▶ **TO-DO ITEM**:
From the data below, copy out every line in which the word "Outlander" occurs.

▶ **DATA FOR PROCESSING**:
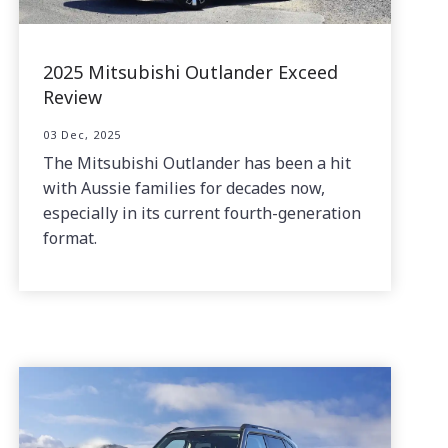
2025 Mitsubishi Outlander Exceed
Review
03 Dec, 2025
The Mitsubishi Outlander has been a hit
with Aussie families for decades now,
especially in its current fourth-generation
format.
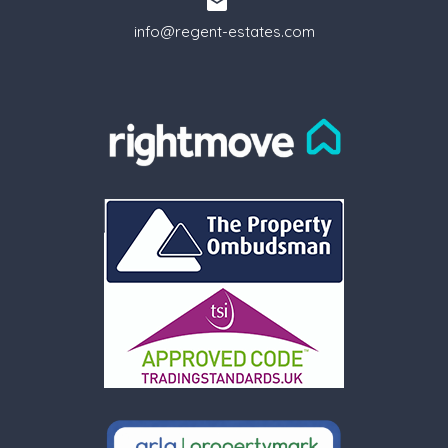
info@regent-estates.com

▶ **EXPECTED OUTPUT**:
2025 Mitsubishi Outlander Exceed
The Mitsubishi Outlander has been a hit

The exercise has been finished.